If otherwise, your doctor may order an X-ray for further rib details. This will show clearer details on which rib has been separated. Your doctor will then be able to see any segments of floating bone on an X-ray.

If your doctor suspects that the dislocation has caused a serious lung injury, a Computed Tomography (CT) scan or ultrasound may be recommended to rule out the condition.

After a diagnosis has been completed, physiotherapy may be further advised. A physiotherapist will work with you by designing a special treatment program specific to your condition and goals. Early mobilization is first recommended to promote spinal mobility and prevent persistent rib pain.

Physiotherapy breathing exercises may be combined with a spirometer, a device that measures the volume of air you breathe in and out. This will give you a better idea of how it should feel to take a full, deep breath.

In addition, there is a technique called “the active cycle of breathing” to encourage deeper breaths and an effective cough, which is important to allow you to clear any sputum from your chest.

If you have pain or stiffness which does not fully settle with a range of movement and breathing exercises your physiotherapist may use manual therapy techniques to help relieve pain and enable you to further progress with your rehabilitation.

There are several different types of hands-on therapy and the type of treatment utilized that your therapist will work with you. Manual therapy has been shown to have a neurophysiological effect, which reduces pain.

The following exercises below will help you boost your recovery from a costochondral separation:


Deep breathing

Sit upright in a chair and place your hands over your fractured rib area. You can also hold a pillow to your chest for support. Take a deep breath, and slowly and gently fill your lungs. Hold your breath for about 10 seconds, then exhale slowly. Finally, cough gently to help loosen mucus before repeating 5 times a day.

Bucket handle breathing

Sitting upright in a chair, place your hands on your sides. This is where your lower rib cage is located. Inhale slowly, breathing so your sides push into your hands. Hold for 10 seconds and exhale slowly before repeating this exercise 5-10 times a day.

Chest stretches

Sit upright in a chair and lift your arms, bending your elbows to 90 degrees. Alternatively, you can try to raise your arms and interlock your fingers. Next, gently squeeze your shoulder blades toward one another. Hold for 5-10 seconds and release. Return your arms to their original position, then repeat this stretch 5-10 times a day.

Diaphragmatic breathing exercise

Sit upright in a chair and place one hand on your upper chest and the other on your abdomen.
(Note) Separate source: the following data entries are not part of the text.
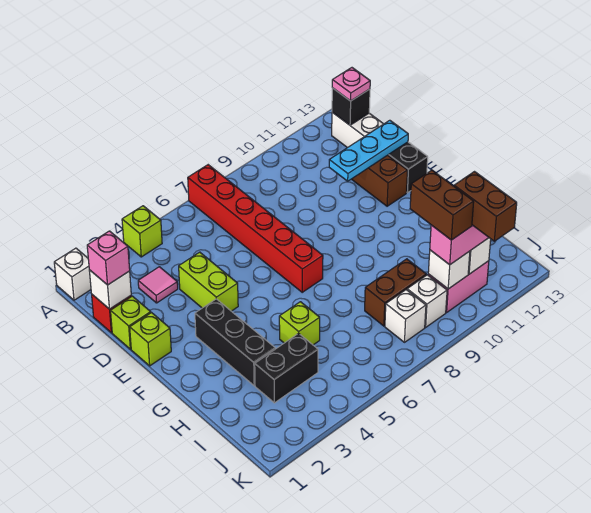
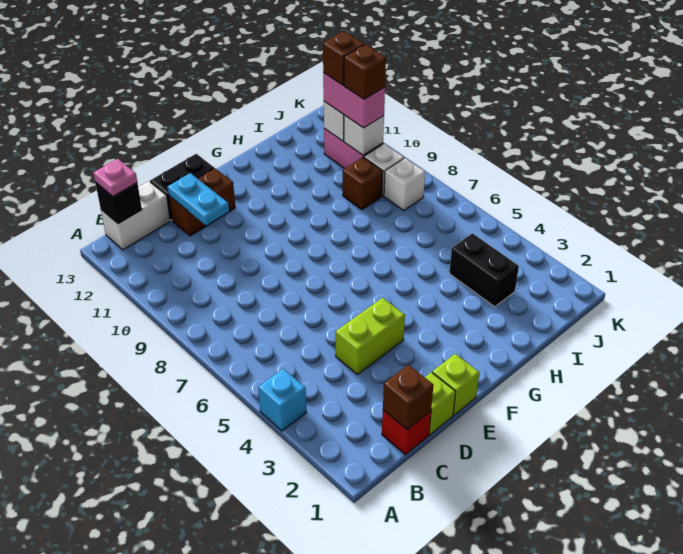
white 1x1 brick [54,248,91,300] -> none
lime 1x1 brick [122,206,162,257] -> cyan 1x1 brick [258,369,307,431]
red 1x6 brick [188,165,323,292] -> none
white 1x1 brick [89,270,131,309] -> brown 1x1 brick [383,365,433,430]
pink 1x1 brick [87,231,130,285] -> none
pink 1x1 tile [138,267,178,303] -> none
cyan 1x3 plate [329,120,408,181] -> cyan 1x2 plate [168,173,229,226]
black 1x3 brick [195,299,275,386] -> none
lime 1x1 brick [279,302,320,345] -> none
brown 1x2 brick [365,259,426,326] -> brown 1x1 brick [343,157,383,210]
brown 1x2 brick [410,170,474,240] -> brown 1x1 brick [344,44,386,99]
brown 1x2 brick [454,172,517,241] -> brown 1x1 brick [323,31,364,85]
Then, inhale slowly and focus on pushing your stomach into your hand. Try to make sure your upper hand remains motionless. Tighten your stomach muscles as you exhale slowly, then repeat this exercise 5-10 times a day.

Alternative & Homeopathic Treatment for Costochondral Separation

Most ribcage pain usually takes up to 6 weeks to completely recover. However, in cases of a costochondral separation, it may take longer to heal. Therefore, some of these home remedies may help improve symptoms linked to the condition:

  • Diet – Certain dietary practices may help speed the healing of your painful ribs. Consuming selective fruits (such as pineapple) daily may help reduce pain. It is also recommended to avoid eating red meat, foods containing preservatives, and soft drinks with caffeine and other caffeinated beverages.
  • Rest – Take a break from sports or occupation to allow yourself to heal without re-injuring your ribs.
  • Ice application – Applying ice to the affected area may increase your recovery process by reducing swelling and inflammation.
  • Non-steroidal anti-inflammatory medications (NSAIDs) – such as acetaminophen or ibuprofen will support you in reducing further swelling and inflammation located in your affected rib. A pain-reliever cream may also be used to heal the area if you avoid taking oral medications.